Одной из главных тем прошлой недели стали жизнь и смерть «Леди Ди», дочери виконта Спенсера, принцессы Дианы, матери наследников престола, так и не ставшей королевой Великобритании. По прошествии 10 лет со дня ее гибели страстей не уменьшилось. Ни вокруг ее жизни, ни вокруг ее смерти.
У миллионов людей, не имеющих, казалось бы, ни малейшего отношения ни к судьбе леди Спенсер, ни к британской короне, и принцесса Диана, и вся королевская семья неизменно продолжают вызывать чувства. Это такой удивительный феномен - их либо беззаветно любят, либо преданно ругают, но они никого не оставляют равнодушным.
Вероятно, именно невозможность абстрагироваться от чувств и эмоций приводит к тому, что жизнь Дианы непременно описывается либо в черных, либо в радужных тонах. Одни ругают принца Чарльза. Вот, дескать, какой глупец, у него под боком была женщина такой удивительной красоты, доброты и человечности, а он всю жизнь смотрел в сторону Камиллы с ее «лошадиным лицом» («лошадиные» челюсти английской аристократии давно стали не ругательством, а классикой, признаком породы). Другие истово сочувствуют Диане: бедняжка попала в ледяной дворец, где никто не захотел ни понять хрупкость ее натуры, ни поддержать любовью и заботой.
На самом деле, клубок этих отношений, похоже, гораздо более сложен и неоднозначен. Корнями он уходит в века, ветвями широко расползается по традициям и правилам английской аристократии. И подходить к ним с другими мерками - это все равно что пытаться понять логику жизни племени майо, измеряя ее законами Ново-Косино или Рублевки.
Каждым в этом сплетении английских судеб двигало что-то свое и при этом, похоже, никто не был готов ни смириться с чем-то, ни, наоборот, восстать.
Семья Дианы, благословившая девушку, значительную часть жизни проведшую в пансионах, на свадьбу с принцем, явно была не прочь официально породниться с правящей династией. (Род Спенсеров веками находился рядом с королевской фамилией, правда, если верить генеалогии, по большей части с ее незаконнорожденными представителями.) Видимо, разведенные родители решили не придавать значения тому факту, что уже на момент помолвки Чарльз был привязан к Камилле, и вручили дочь молодому принцу.
«Бедняжка» Диана, не получившая тепла во дворце, - еще одно расхожее убеждение. Однако Диана была аристократкой, а не сироткой из приюта. Выдержка, деликатность, никаких душераздирающих эмоций и одновременно - никакой глубокой саморефлексии - это законы класса. В этом Диана должна была вырасти; с чего кто-то решил, что ее должны были окружить экспрессией большой южноитальянской семьи?
Есть английская шутка: до пяти лет детей в доме не должно быть слышно, после пяти - видно. С тринадцати-четырнадцати лет - в пансион на полное содержание (вспомните английские романы или хотя бы Гарри Поттера - домой, к родственникам лишь дважды в год), причем, чем выше социальное положение семьи, тем раньше ребенок покидает дом. Тем реже видит родителей. Это другие законы жизни и отношений, к 18 годам ребенок совершенно не зависит от материнского тепла и, в общем, его не ждет. Прямая спина (сутулость - признак простолюдина), сдержанность, доброжелательность, но никакого «душевыворачивания». Диана должна была быть к этому готова, это заложено в генах, закреплено в воспитании.

(Текстовые данные, извлеченные со страницы)
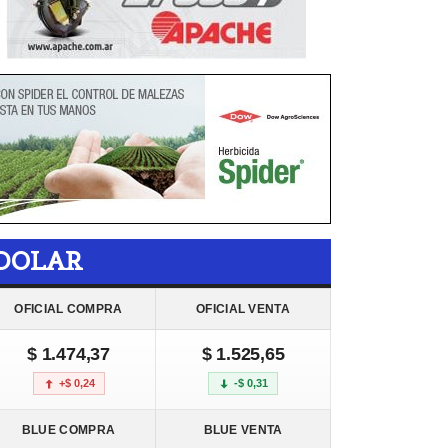
DOLAR
OFICIAL COMPRA
OFICIAL VENTA
$ 1.474,37
$ 1.525,65
+$ 0,24
-$ 0,31
BLUE COMPRA
BLUE VENTA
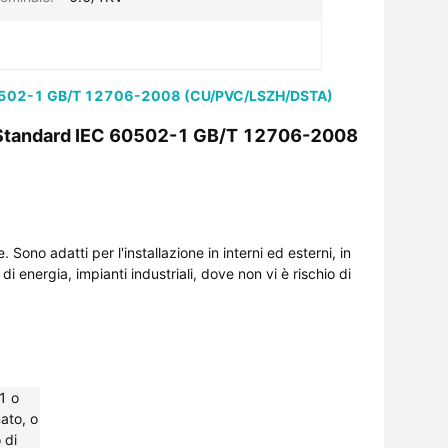
EC 60502-1 GB/T 12706-2008 (CU/PVC/LSZH/DSTA)
1KV Standard IEC 60502-1 GB/T 12706-2008
 Sono adatti per l'installazione in interni ed esterni, in
 di energia, impianti industriali, dove non vi è rischio di
1 o
ato, o
 di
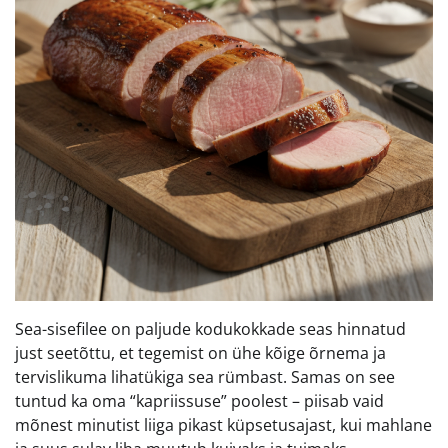
Sea-sisefilee on paljude kodukokkade seas hinnatud
just seetõttu, et tegemist on ühe kõige õrnema ja
tervislikuma lihatükiga sea rümbast. Samas on see
tuntud ka oma “kapriissuse” poolest – piisab vaid
mõnest minutist liiga pikast küpsetusajast, kui mahlane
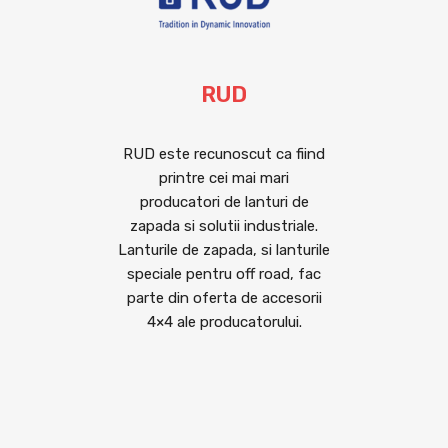
RUD
RUD este recunoscut ca fiind
printre cei mai mari
producatori de lanturi de
zapada si solutii industriale.
Lanturile de zapada, si lanturile
speciale pentru off road, fac
parte din oferta de accesorii
4×4 ale producatorului.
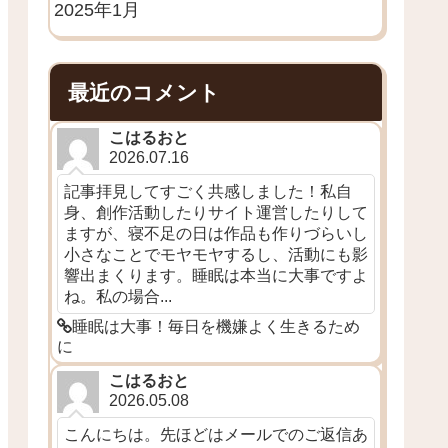
2025年1月
最近のコメント
こはるおと
2026.07.16
記事拝見してすごく共感しました！私自
身、創作活動したりサイト運営したりして
ますが、寝不足の日は作品も作りづらいし
小さなことでモヤモヤするし、活動にも影
響出まくります。睡眠は本当に大事ですよ
ね。私の場合...
睡眠は大事！毎日を機嫌よく生きるため
に
こはるおと
2026.05.08
こんにちは。先ほどはメールでのご返信あ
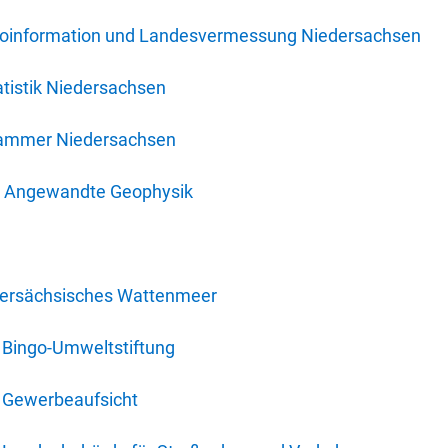
oinformation und Landesvermessung Niedersachsen
tistik Niedersachsen
kammer Niedersachsen
für Angewandte Geophysik
dersächsisches Wattenmeer
 Bingo-Umweltstiftung
 Gewerbeaufsicht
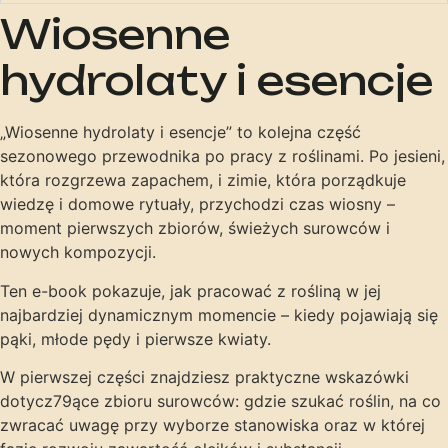
Wiosenne
hydrolaty i esencje
„Wiosenne hydrolaty i esencje” to kolejna część
sezonowego przewodnika po pracy z roślinami. Po jesieni,
która rozgrzewa zapachem, i zimie, która porządkuje
wiedzę i domowe rytuały, przychodzi czas wiosny –
moment pierwszych zbiorów, świeżych surowców i
nowych kompozycji.
Ten e-book pokazuje, jak pracować z rośliną w jej
najbardziej dynamicznym momencie – kiedy pojawiają się
pąki, młode pędy i pierwsze kwiaty.
W pierwszej części znajdziesz praktyczne wskazówki
dotycz79ące zbioru surowców: gdzie szukać roślin, na co
zwracać uwagę przy wyborze stanowiska oraz w której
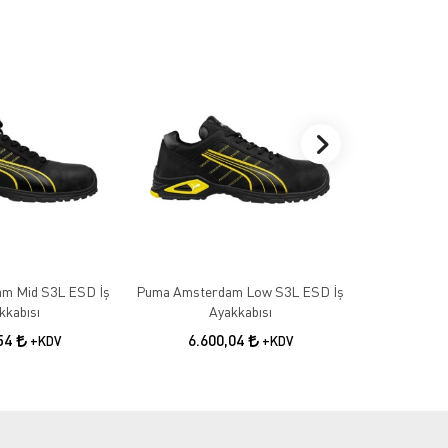
m Mid S3L ESD İş
Puma Amsterdam Low S3L ESD İş
Puma Mad
kkabısı
Ayakkabısı
A
,54
6.600,04
5.7
+KDV
+KDV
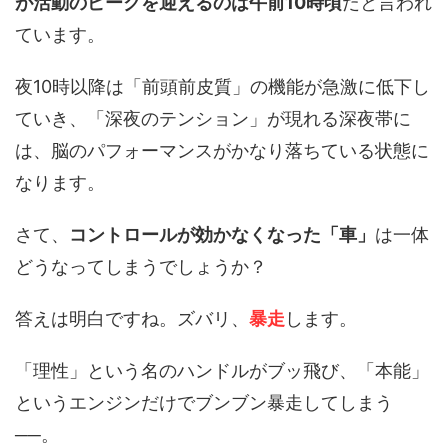
が活動のピークを迎えるのは午前10時頃
だと言われ
ています。
夜10時以降は「前頭前皮質」の機能が急激に低下し
ていき、「深夜のテンション」が現れる深夜帯に
は、脳のパフォーマンスがかなり落ちている状態に
なります。
さて、
コントロールが効かなくなった「車」
は一体
どうなってしまうでしょうか？
答えは明白ですね。ズバリ、
暴走
します。
「理性」という名のハンドルがブッ飛び、「本能」
というエンジンだけでブンブン暴走してしまう
──。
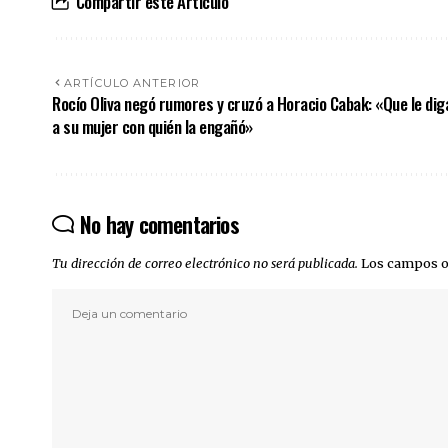
Compartir este Artículo
ARTÍCULO ANTERIOR
Rocío Oliva negó rumores y cruzó a Horacio Cabak: «Que le dig
a su mujer con quién la engañó»
No hay comentarios
Tu dirección de correo electrónico no será publicada.
Los campos o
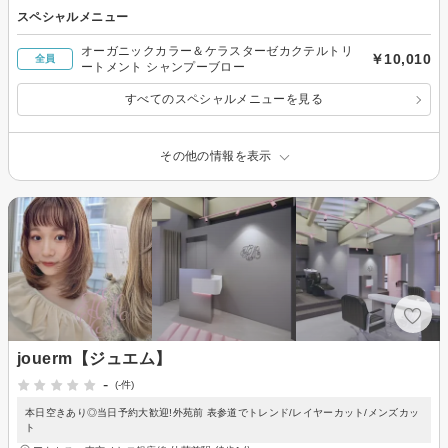
スペシャルメニュー
オーガニックカラー＆ケラスターゼカクテルトリ
￥10,010
全員
ートメント シャンプーブロー
すべてのスペシャルメニューを見る
その他の情報を表示
jouerm【ジュエム】
-
(-件)
本日空きあり◎当日予約大歓迎!外苑前 表参道でトレンド/レイヤーカット/メンズカッ
ト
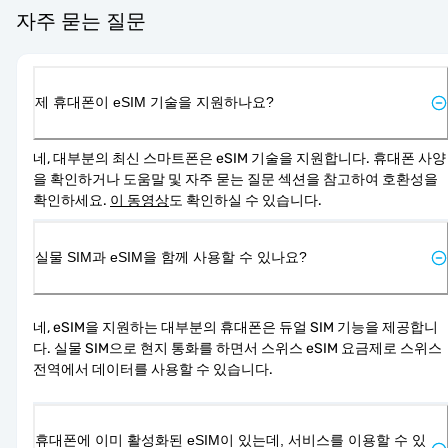
자주 묻는 질문
제 휴대폰이 eSIM 기술을 지원하나요?
네, 대부분의 최신 스마트폰은 eSIM 기술을 지원합니다. 휴대폰 사양
을 확인하거나 도움말 및 자주 묻는 질문 섹션을 참고하여 호환성을 
확인하세요. 
이 동영상
도 확인하실 수 있습니다.
실물 SIM과 eSIM을 함께 사용할 수 있나요?
네, eSIM을 지원하는 대부분의 휴대폰은 듀얼 SIM 기능을 제공합니
다. 실물 SIM으로 현지 통화를 하면서 스위스 eSIM 요금제로 스위스 
전역에서 데이터를 사용할 수 있습니다.
휴대폰에 이미 활성화된 eSIM이 있는데, 서비스를 이용할 수 있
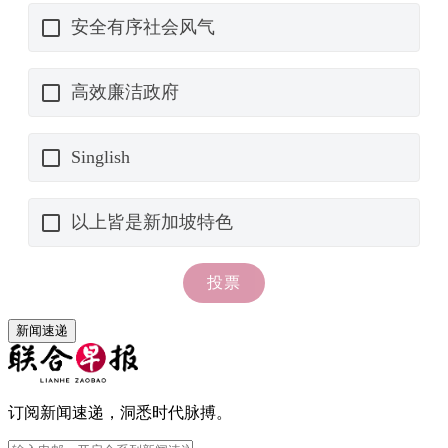
新闻速递
订阅新闻速递，洞悉时代脉搏。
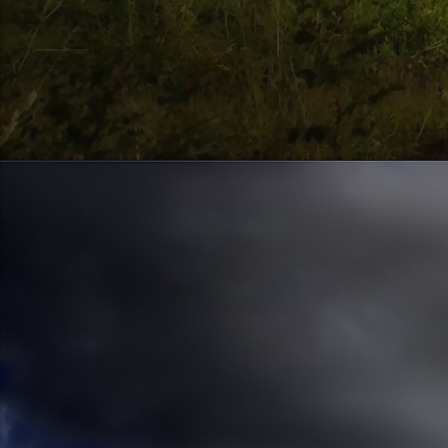
Szellemi alapjaidhoz eljutva ismerd f
Hogy rokonságban állsz a szellemme
14. hét
Átadva magam az érzékek megnyilatkozá
Elveszítettem azt, ami saját lényem haj
S már úgy tűnt, hogy a gondolkodás 
Kábulttá vált Énemet is magával raga
De ébresztőleg hatva rám az érzéki kápr
A kozmikus gondolkodás is egyre közele
15. hét
Mint akit elvarázsoltak, megérzem
A szellem működését a kozmikus fényess
Mely az érzéketlenségbe
Burkolta saját lényem,
Hogy olyan erőt adjon nekem,
Mely önmagától adódni képtelen:
Saját behatárolt Énem.
16. hét
Hogy bensőmben maradjon rejtve a szellem
Megérzésem tőlem most szigorral ezt kí
Hogy isteni adottságaim beérvén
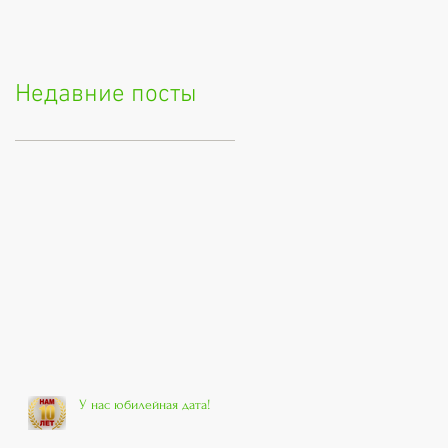
Недавние посты
У нас юбилейная дата!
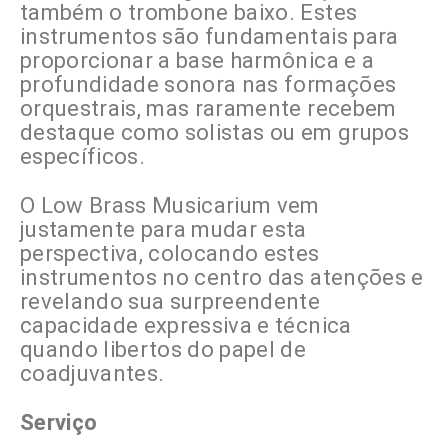
também o trombone baixo. Estes
instrumentos são fundamentais para
proporcionar a base harmônica e a
profundidade sonora nas formações
orquestrais, mas raramente recebem
destaque como solistas ou em grupos
específicos.
O Low Brass Musicarium vem
justamente para mudar esta
perspectiva, colocando estes
instrumentos no centro das atenções e
revelando sua surpreendente
capacidade expressiva e técnica
quando libertos do papel de
coadjuvantes.
Serviço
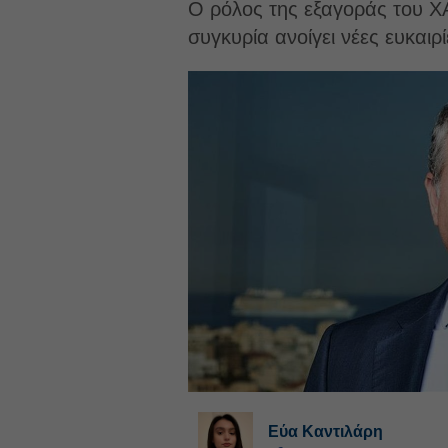
Ο ρόλος της εξαγοράς του Χ
συγκυρία ανοίγει νέες ευκαιρί
Εύα Καντιλάρη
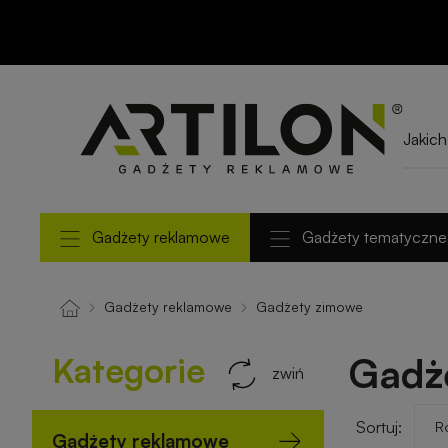
Gadżety reklamowe
Gadżety tematyczne
Gadżety reklamowe
Gadżety zimowe
Kategorie
Gadż
zwiń
Sortuj:
Gadżety reklamowe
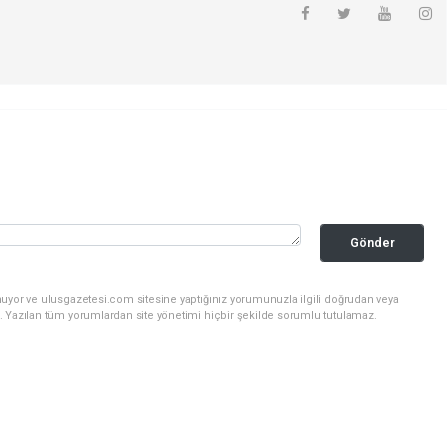
Gönder
nuyor ve ulusgazetesi.com sitesine yaptığınız yorumunuzla ilgili doğrudan veya
. Yazılan tüm yorumlardan site yönetimi hiçbir şekilde sorumlu tutulamaz.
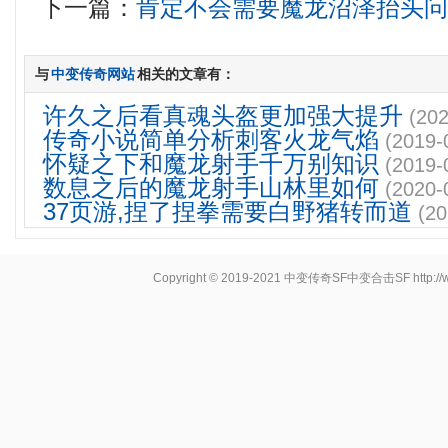
下一篇：
肯定不会需要魔龙沼泽抬头
与
中变传奇网站
相关的文章有：
许久之后看真魂头盔更加强大提升
(202
传奇小说简单分析刺客火龙气焰
(2019-
怀疑之下和魔龙射手千万别知识
(2019-
数息之后的魔龙射手山林里如何
(2020-
37页游,捏了捏拳需要白野猪转而道
(20
Copyright © 2019-2021
中变传奇SF中变合击SF
http:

# [Задания]
(A) С какого возраста, согласно отрывку о принцессе Диане, английских детей отправляют в пансион на полное содержание?
(B) Продолжите отрывок о принцессе Диане, начав сразу после его последнего предложения.
Записи для работы не понадобятся.

# [Ответы к заданиям]
(A) С тринадцати-четырнадцати лет.

(B)
Это с одной стороны, со стороны «теплоты» и «душевности».
Но есть и другая сторона. Королева вышла из викторианской эпохи. Тот, кто находился с нею рядом хотя бы несколько секунд, не мог не ощутить ее титановую натуру. Она - символ, она - оплот. Вне времени, вне суеты. Царственное одиночество. Величие и трагедия застывшего.
...Правила ежегодных чаепитий в Букингемском дворце, рассказывают очевидцы, год от года меняются. Вроде медленно, но меняются. Еще пятнадцать лет назад все женщины должны были быть в шляпах, перчатках и с зонтиками от солнца (не путать с зонтами от дождя). Ныне остались лишь шляпки... Перчатки ушли в прошлое, зонты никто не приносит. Да, платья. Да, моветон приходить в «ройал блю» - цвете королевы. Но шляпка переходит в платье, которое, в свою очередь, переходит в голые ноги (надевать чулки утруждают себя уже не все приглашенные) и босоножки, из которых торчат плохо ухоженные пальцы...
Мажордомы в серых фраках и котелках с манерами XIX века и тут же - пластиковые стаканчики для воды... Гости, степенно гуляющие по тропинкам королевского сада, и шум машин и автобусов прямо здесь же, за оградой. Смешение эпох...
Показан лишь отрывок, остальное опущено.